## TEXTAUSZUG
┌──

Als Einstieg hat sich die sogenannte II-V-I-Verbindung als sehr erfolgreich bewährt.
Das wäre in C-Dur die Akkordfolge: d-moll7/G7/C-Major7. Wichtig ist auch möglichst
immer mit Begleitung zu Üben.

Als Buch möchte ich Dir empfehlen: How to improvise / An Approach to practising Improviation by Hal Crook (Advance music ISBN 3-89221-031-4). Darin steht Alles,
was man über die melodische Improvisation über Akkorde wissen muß.
Mit einem genauen Trainingsplan.

MfG
habadawi
 
Zuletzt bearbeitet:
Und wie sollte ich dann über einen Jamtrack aus dem Internet oder aus dem Keyboard improvisieren, bei dem ich zwar die Tonart, aber nicht die Reihenfolge der Akkorde kenne?

Gar nicht! Man sollte schon wissen, WOZU man spielt ...
Aber über vorheriges Anhören und alanysieren läßt sich die Akkordstruktur ja prinzipiell immer herausfinden ...

└──

## GEZEIGTES MATERIAL

┌──

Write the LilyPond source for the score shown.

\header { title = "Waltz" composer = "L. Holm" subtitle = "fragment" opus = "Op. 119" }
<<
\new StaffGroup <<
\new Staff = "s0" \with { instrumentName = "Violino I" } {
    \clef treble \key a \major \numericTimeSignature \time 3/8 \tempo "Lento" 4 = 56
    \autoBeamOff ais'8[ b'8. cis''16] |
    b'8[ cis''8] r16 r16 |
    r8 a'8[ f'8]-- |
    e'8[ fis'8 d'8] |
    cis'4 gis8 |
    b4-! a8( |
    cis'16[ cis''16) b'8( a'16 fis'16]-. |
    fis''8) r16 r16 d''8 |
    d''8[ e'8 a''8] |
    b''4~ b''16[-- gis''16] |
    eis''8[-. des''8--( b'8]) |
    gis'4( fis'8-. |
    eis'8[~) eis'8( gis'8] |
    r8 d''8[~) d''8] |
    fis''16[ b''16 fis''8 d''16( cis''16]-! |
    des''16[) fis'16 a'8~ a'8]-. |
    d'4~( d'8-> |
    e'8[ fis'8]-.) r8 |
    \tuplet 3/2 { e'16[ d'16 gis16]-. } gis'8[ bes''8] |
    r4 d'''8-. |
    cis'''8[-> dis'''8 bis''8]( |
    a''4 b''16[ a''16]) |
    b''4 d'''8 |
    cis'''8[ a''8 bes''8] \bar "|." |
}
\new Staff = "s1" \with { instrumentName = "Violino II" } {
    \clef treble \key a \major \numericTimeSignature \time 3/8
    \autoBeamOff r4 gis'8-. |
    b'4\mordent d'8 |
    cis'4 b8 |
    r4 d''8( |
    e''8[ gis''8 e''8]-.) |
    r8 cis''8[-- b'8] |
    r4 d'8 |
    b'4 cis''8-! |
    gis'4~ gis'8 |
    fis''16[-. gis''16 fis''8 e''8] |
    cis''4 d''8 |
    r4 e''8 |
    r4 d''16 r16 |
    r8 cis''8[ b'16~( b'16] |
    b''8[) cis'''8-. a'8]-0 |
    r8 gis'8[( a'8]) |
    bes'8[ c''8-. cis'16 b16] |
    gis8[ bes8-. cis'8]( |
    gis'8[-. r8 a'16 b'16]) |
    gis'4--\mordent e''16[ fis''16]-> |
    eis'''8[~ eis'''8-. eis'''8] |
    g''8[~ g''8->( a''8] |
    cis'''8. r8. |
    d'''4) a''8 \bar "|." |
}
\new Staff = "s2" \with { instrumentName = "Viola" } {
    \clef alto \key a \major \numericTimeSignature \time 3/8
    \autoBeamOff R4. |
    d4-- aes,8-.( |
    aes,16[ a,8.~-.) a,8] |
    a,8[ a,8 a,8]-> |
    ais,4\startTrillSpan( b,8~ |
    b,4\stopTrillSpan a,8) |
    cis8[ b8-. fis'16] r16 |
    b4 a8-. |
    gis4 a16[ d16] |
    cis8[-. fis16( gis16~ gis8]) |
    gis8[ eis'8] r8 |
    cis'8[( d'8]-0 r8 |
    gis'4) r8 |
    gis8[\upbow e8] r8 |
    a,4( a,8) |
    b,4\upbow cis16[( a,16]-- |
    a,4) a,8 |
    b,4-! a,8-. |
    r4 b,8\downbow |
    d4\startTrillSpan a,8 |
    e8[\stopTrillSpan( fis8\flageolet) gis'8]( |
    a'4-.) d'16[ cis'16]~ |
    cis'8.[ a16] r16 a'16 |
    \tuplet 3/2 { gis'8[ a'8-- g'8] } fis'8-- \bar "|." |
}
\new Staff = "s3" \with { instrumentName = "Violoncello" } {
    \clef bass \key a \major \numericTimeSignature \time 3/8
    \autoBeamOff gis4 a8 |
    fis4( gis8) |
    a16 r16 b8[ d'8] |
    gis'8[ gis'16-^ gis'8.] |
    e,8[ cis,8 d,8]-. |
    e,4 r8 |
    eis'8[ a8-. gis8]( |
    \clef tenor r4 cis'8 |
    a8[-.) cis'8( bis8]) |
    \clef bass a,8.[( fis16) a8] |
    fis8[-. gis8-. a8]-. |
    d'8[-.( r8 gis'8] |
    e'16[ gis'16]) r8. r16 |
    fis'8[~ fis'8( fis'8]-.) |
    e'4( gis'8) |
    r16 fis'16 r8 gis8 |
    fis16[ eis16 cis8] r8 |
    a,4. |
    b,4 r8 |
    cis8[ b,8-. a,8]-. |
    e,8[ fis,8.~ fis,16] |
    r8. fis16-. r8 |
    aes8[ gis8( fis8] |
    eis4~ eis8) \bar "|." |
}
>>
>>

└──
┌──

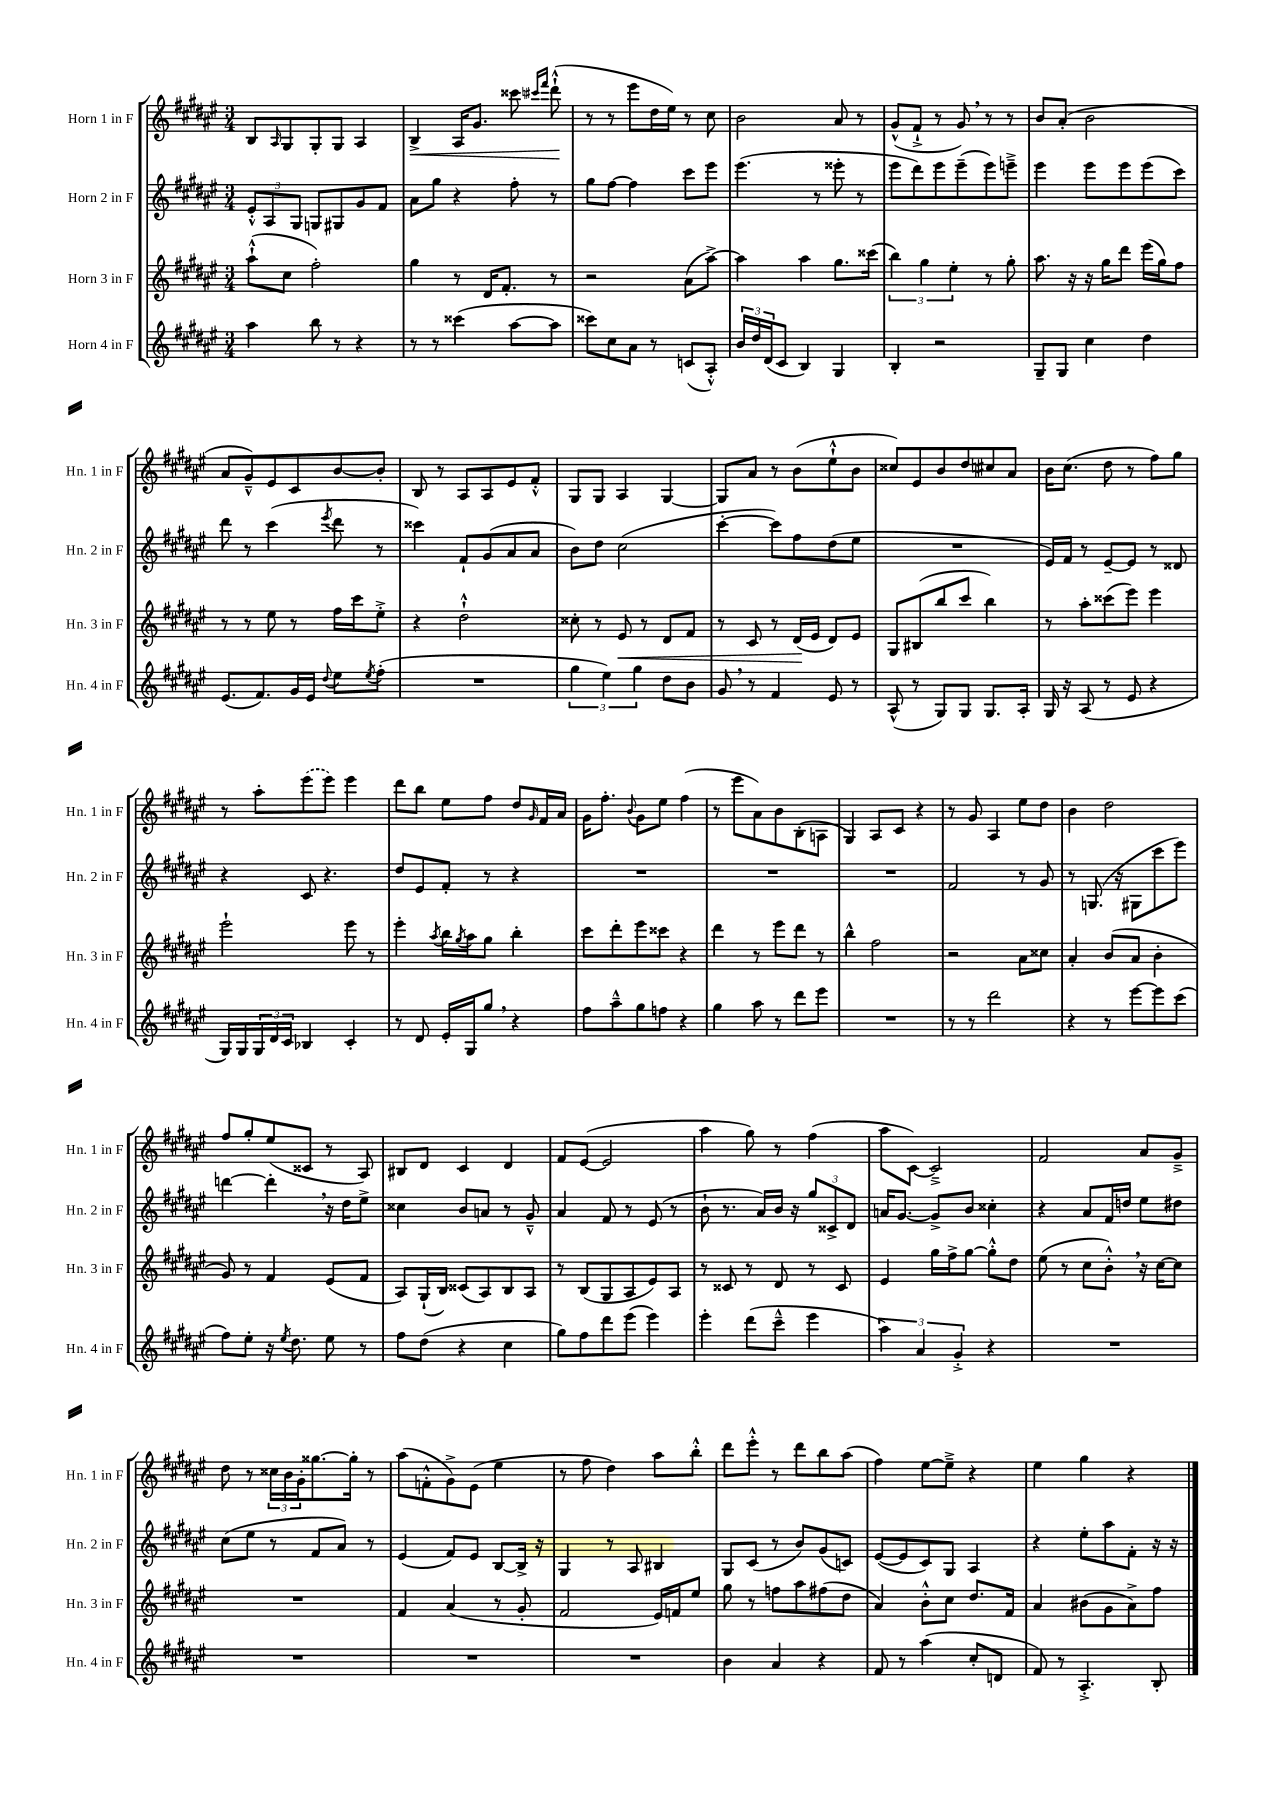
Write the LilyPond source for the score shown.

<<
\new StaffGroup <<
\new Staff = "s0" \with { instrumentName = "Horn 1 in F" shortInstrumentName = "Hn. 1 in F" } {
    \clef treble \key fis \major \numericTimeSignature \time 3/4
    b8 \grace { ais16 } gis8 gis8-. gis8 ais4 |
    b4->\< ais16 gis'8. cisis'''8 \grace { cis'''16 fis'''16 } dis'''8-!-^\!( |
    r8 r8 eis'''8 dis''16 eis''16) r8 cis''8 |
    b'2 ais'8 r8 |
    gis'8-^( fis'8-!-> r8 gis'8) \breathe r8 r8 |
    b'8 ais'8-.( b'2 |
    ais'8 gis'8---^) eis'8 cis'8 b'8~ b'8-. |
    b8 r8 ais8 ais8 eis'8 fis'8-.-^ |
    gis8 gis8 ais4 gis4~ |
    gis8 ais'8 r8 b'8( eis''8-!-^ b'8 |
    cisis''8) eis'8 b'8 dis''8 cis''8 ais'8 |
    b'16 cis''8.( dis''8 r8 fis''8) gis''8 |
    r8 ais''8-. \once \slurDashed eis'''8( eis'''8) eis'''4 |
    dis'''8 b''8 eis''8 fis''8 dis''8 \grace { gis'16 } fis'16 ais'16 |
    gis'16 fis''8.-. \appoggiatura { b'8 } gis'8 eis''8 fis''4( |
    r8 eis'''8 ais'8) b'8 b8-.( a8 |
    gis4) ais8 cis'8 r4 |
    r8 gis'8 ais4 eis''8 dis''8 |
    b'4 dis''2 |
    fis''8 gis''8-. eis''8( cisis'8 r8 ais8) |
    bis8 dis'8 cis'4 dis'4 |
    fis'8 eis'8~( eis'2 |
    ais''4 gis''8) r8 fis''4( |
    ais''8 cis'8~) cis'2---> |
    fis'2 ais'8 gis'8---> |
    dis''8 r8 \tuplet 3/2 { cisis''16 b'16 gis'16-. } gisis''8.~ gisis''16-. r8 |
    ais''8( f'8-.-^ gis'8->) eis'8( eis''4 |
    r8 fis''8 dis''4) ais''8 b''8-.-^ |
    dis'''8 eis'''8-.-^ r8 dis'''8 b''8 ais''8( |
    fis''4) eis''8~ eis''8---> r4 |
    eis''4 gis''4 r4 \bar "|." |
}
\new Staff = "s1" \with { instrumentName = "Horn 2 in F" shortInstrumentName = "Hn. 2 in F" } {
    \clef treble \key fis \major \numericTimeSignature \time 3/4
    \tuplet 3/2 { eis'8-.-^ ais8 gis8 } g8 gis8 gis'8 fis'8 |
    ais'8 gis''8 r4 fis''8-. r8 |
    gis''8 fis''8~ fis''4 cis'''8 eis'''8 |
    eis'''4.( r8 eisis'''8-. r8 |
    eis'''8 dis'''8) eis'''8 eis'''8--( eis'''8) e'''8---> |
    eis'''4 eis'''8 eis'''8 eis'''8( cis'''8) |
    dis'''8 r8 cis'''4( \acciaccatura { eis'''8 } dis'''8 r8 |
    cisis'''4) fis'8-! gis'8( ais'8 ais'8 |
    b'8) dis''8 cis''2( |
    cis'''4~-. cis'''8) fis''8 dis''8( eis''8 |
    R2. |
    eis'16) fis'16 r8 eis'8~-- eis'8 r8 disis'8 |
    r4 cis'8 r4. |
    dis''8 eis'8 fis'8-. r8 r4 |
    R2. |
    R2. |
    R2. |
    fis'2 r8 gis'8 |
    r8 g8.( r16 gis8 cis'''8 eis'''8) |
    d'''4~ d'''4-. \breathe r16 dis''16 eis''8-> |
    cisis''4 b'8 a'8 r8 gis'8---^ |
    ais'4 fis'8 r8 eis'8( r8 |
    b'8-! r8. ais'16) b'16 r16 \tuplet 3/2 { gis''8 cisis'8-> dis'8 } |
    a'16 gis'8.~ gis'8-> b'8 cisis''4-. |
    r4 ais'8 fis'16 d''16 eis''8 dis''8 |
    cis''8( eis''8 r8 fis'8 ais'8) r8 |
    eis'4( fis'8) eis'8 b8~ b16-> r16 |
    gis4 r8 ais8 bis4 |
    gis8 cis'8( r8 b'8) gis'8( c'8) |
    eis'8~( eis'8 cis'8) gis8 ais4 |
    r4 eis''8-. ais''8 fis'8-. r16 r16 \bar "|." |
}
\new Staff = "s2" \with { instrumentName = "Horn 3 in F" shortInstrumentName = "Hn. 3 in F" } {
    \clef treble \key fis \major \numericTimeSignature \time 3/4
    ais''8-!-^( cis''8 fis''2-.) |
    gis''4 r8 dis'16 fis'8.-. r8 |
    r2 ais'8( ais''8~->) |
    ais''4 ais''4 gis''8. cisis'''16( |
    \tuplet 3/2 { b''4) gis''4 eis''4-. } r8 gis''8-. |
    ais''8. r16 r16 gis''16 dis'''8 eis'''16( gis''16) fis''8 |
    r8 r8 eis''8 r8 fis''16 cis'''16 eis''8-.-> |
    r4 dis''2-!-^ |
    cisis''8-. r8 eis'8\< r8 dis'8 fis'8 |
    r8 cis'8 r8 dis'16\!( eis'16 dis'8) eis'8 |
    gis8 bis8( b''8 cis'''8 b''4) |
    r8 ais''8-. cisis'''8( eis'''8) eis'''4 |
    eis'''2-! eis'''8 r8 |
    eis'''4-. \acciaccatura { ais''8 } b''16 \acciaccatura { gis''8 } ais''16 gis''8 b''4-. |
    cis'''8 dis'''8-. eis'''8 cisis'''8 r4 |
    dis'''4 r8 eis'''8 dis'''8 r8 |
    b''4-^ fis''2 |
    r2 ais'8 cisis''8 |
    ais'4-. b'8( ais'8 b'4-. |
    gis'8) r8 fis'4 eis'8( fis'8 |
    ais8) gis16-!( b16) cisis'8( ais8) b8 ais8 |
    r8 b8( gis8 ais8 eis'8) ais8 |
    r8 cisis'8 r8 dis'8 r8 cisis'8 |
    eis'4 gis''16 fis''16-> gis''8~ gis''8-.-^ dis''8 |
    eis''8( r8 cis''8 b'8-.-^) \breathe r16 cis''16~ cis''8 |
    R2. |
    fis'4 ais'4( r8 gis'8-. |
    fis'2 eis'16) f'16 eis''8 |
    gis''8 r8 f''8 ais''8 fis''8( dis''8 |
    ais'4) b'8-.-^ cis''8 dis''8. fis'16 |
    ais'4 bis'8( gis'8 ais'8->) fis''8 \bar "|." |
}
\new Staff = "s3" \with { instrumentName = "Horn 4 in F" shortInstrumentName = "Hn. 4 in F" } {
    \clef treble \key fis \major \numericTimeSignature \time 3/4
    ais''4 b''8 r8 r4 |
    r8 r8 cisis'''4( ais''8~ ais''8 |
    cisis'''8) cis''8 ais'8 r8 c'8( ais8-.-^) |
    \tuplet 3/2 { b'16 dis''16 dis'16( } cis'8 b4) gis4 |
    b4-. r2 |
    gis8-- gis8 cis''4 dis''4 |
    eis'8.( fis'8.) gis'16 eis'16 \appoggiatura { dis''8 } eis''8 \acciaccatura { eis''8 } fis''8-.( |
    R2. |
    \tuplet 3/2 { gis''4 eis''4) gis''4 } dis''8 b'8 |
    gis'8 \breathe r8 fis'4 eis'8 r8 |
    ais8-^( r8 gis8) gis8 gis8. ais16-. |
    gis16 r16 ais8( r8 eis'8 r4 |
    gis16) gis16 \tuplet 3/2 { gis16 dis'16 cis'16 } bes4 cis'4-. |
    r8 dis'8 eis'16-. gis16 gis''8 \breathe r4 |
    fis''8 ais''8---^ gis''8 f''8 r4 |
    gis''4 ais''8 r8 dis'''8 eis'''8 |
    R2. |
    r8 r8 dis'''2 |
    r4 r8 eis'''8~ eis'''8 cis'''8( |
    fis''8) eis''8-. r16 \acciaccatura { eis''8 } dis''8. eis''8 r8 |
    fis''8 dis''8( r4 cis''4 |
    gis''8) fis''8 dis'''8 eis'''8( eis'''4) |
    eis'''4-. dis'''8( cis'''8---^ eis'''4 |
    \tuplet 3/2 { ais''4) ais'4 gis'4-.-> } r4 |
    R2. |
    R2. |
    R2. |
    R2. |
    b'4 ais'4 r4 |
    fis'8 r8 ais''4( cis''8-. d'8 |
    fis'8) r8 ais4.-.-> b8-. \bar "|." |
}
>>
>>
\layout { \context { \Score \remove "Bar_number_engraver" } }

└──

## ZU ERLEDIGEN
a - Welche Akkordfolge ergibt laut dem Text über Improvisation die II-V-I-Verbindung in C-Dur?
b - Greif den Text über Improvisation auf und schreib ihn nach seinem letzten Satz weiter.
Die Auflistung spielt dafür keine Rolle.

## ANTWORTEN
a - d-moll7/G7/C-Major7

b -
Und von wegen Skalen-Wechsel bei Akkordwechsel ... Es geht vorrangig darum, melodiöse Einfälle zu verwirklichen. Ein Einfall endet nicht bei einem Akkord und nicht mit einer Skala ... In der Regel ist die ganze Akkord-Sequenz (z. B. ein Turnaround) das Feld für eine melodiöse Idee ... die Kunst ist es, das so zu gestalten, daß die verschienen Akkorde und Skalen bei dieser Idee berücksichtigt werden (Stichwort Chordscales ...)

Thomas
 
Hallo,

ich empfehle eher einen einfachen Jamtrack zu nehmen und mal nach dem Gehör zu gehen, wenn du schon musikalisch bist. Erstmal einfach coole Melodien. Theorie empfinde ich teilweise anfangs eher nur als störend.

lg
 
....Aber ich würde auch gerne improvisieren können ...Sollte man sich nun tatsächlich nach den Akkorden richten...
Und wie sollte ich dann über einen Jamtrack aus dem Internet oder aus dem Keyboard improvisieren...?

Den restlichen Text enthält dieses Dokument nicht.